Caractérisation des adventices majeures dans les vergers d’anacardier en Côte d’Ivoire
Caractérisation des adventices majeures dans les vergers d’anacardier en Côte d’Ivoire
L’anacardier (Anacardium occidentale L), culture stratégique en Côte d’Ivoire, fait face à une contrainte majeure : la prolifération des adventices. Ces plantes indésirables, en concurrence directe avec les anacardiers, affectent le développement, la productivité et la qualité des noix de cajou. Pour mieux comprendre ce phénomène et proposer des solutions adaptées, une étude scientifique a été menée dans deux zones agroécologiques représentatives du pays.
Objectif de l’étude
L’objectif principal de ce travail était d’identifier et de caractériser les adventices majeures présentes dans les vergers d’anacardier des zones de production de cajou. L’étude visait également à établir une comparaison entre la diversité floristique des zones soudanaise et guinéenne, afin de déterminer les espèces les plus agressives et les plus nuisibles à la culture.
Méthodologie adoptée
Des relevés floristiques ont été réalisés dans les parcelles d’anacardiers, à l’aide de la méthode de surface sous les différentes couronnes d’arbres.
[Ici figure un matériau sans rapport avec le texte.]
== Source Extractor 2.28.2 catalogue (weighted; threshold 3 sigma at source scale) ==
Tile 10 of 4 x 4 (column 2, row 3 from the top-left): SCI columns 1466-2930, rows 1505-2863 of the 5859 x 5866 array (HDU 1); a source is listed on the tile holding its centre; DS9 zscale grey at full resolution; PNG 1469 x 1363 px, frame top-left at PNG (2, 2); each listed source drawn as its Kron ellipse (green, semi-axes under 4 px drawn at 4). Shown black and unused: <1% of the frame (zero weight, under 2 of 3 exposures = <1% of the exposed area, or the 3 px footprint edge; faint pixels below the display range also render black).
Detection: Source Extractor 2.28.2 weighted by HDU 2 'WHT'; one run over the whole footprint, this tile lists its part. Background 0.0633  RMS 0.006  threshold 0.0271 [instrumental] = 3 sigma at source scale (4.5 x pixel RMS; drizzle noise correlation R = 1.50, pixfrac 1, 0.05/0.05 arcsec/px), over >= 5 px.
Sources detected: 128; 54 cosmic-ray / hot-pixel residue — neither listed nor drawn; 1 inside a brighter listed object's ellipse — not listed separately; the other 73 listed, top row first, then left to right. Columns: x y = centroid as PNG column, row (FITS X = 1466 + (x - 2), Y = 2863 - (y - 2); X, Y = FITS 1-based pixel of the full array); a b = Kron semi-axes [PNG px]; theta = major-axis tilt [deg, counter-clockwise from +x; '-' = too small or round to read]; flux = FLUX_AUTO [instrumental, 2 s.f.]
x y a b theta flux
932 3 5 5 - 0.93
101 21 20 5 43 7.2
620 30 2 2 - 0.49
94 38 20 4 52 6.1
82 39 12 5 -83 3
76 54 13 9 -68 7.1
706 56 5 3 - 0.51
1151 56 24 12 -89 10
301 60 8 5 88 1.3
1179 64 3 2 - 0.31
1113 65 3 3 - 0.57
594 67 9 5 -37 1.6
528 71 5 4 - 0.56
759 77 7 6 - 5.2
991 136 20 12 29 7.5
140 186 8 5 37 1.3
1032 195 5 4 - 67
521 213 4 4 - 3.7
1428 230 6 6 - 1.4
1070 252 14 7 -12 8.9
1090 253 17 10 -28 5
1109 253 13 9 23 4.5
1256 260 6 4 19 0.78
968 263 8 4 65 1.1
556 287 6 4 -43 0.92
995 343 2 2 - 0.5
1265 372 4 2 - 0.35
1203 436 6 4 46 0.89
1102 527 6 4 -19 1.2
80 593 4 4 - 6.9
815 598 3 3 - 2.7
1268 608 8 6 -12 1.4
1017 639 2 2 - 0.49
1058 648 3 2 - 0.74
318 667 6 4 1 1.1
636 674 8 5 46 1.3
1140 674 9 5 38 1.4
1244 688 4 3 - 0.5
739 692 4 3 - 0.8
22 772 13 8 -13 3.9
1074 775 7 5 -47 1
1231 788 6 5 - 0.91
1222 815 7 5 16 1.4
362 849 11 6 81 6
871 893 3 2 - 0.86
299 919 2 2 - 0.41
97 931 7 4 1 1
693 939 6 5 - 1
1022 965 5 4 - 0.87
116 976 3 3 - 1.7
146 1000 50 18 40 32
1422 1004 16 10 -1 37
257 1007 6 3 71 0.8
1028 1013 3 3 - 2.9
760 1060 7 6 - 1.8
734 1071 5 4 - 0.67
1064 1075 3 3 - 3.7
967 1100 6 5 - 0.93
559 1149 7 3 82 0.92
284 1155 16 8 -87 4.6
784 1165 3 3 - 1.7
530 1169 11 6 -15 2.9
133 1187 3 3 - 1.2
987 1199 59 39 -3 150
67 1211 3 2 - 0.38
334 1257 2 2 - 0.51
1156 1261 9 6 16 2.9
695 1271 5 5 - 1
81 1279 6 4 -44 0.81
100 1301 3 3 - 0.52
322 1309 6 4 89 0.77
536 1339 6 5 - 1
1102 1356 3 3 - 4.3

Cette approche a permis de recenser de manière systématique les espèces présentes, d’identifier leur fréquence et d’évaluer leur impact potentiel sur la culture.
Résultats globaux
Au total, 469 espèces végétales ont été inventoriées, appartenant à 286 genres et 76 familles botaniques. La zone soudanaise a révélé la présence de 338 espèces réparties en 224 genres et 65 familles, tandis que la zone guinéenne a présenté 364 espèces réparties en 211 genres et 66 familles.
Les familles les plus diversifiées et les plus fréquentes dans ces deux zones sont :
Leguminosae (Fabaceae)
Poaceae (graminées)
Compositae (Asteraceae)
Malvaceae
Rubiaceae
Cyperaceae
Combretaceae
Lamiaceae
Convolvulaceae
De manière générale, les Dicotylédones dominent largement la flore recensée par rapport aux Monocotylédones, confirmant leur forte représentativité dans les agroécosystèmes étudiés.
Principales adventices identifiées
Parmi toutes les espèces répertoriées, certaines se sont distinguées par leur caractère particulièrement envahissant et leur capacité de nuisance élevée. Les adventices les plus agressives, observées dans toutes les zones étudiées, sont :
Chromolaena odorata
Ageratum conyzoides
Croton hirtus
Centrosema pubescens
Euphorbia heterophylla
Ficus sur
Imperata cylindrica
Ces plantes posent un réel défi pour les producteurs, car elles concurrencent directement les jeunes plants d’anacardier pour l’eau, la lumière et les éléments nutritifs.
Particularités par zone
Même si certaines espèces sont largement répandues, des différences régionales ont été observées. En effet, chaque zone agroécologique présente des adventices spécifiques qui accentuent localement leur effet nuisible. Cette variabilité souligne l’importance de mettre en place des stratégies de gestion adaptées au contexte de chaque région de production.
Cette étude constitue une étape essentielle dans la connaissance des adventices qui menacent la culture de l’anacardier en Côte d’Ivoire. Les résultats obtenus mettent en évidence une diversité floristique importante et la présence d’espèces particulièrement envahissantes. Ces données offrent une base scientifique solide pour développer des méthodes de lutte intégrée, adaptées aux réalités agroécologiques de chaque zone, afin de garantir une production durable et rentable de la noix de cajou.